*** Opening RECORDS SUPPLIED ***
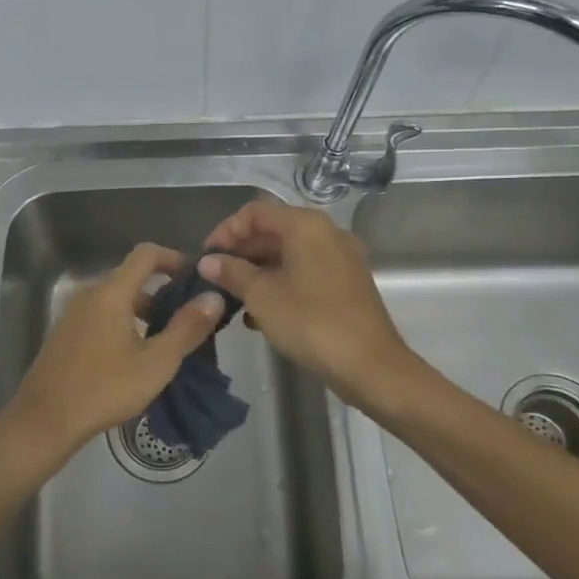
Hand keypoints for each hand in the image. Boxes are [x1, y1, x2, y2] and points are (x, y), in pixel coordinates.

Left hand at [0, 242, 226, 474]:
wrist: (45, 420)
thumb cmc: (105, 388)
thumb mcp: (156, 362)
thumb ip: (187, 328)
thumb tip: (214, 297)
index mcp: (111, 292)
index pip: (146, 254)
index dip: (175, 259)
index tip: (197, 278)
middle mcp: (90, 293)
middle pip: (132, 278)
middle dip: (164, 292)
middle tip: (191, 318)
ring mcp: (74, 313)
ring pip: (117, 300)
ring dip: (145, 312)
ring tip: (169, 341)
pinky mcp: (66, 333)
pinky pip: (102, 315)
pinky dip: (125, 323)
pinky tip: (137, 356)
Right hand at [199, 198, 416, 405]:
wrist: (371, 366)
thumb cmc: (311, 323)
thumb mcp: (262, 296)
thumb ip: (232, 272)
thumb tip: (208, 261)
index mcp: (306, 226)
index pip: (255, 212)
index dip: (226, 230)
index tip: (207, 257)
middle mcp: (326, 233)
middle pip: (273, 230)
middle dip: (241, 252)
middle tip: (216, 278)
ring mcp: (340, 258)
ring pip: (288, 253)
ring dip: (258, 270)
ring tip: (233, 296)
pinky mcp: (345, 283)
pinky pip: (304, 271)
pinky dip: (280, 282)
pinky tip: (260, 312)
*** Closing RECORDS SUPPLIED ***
EXERCISE DIRECTIONS: Your reply should be the entries above, repeated exactly and free of pictures.

WRITTEN SOLUTION:
Hand keypoints for each hand in the image. Boxes are [x1, y1, x2, y2] and points are (x, y), in pixel coordinates.

Left hand at [0, 242, 226, 474]:
wrist: (45, 420)
thumb cmc: (105, 388)
thumb mcp: (156, 362)
thumb ip: (187, 328)
thumb tip: (214, 297)
index mcp: (111, 292)
index pip: (146, 254)
index dip: (175, 259)
index tip: (197, 278)
middle mcp: (90, 293)
middle pip: (132, 278)
middle dip: (164, 292)
middle tip: (191, 318)
ring mcp: (74, 313)
ring pip: (117, 300)
ring dip: (145, 312)
ring tip: (169, 341)
pinky mcp: (66, 333)
pinky pip: (102, 315)
pinky dip: (125, 323)
pinky tip: (137, 356)
Right hand at [199, 198, 416, 405]:
wrist: (371, 366)
thumb cmc: (311, 323)
thumb mcp: (262, 296)
thumb ip: (232, 272)
thumb tip: (208, 261)
index mcp: (306, 226)
index pip: (255, 212)
index dip: (226, 230)
index tip: (207, 257)
middle mcp: (326, 233)
middle pip: (273, 230)
middle dip: (241, 252)
middle tip: (216, 278)
ring mcp: (340, 258)
ring pip: (288, 253)
ring dip: (258, 270)
ring tip: (233, 296)
pinky mcp: (345, 283)
pinky pip: (304, 271)
pinky dip: (280, 282)
pinky tip: (260, 312)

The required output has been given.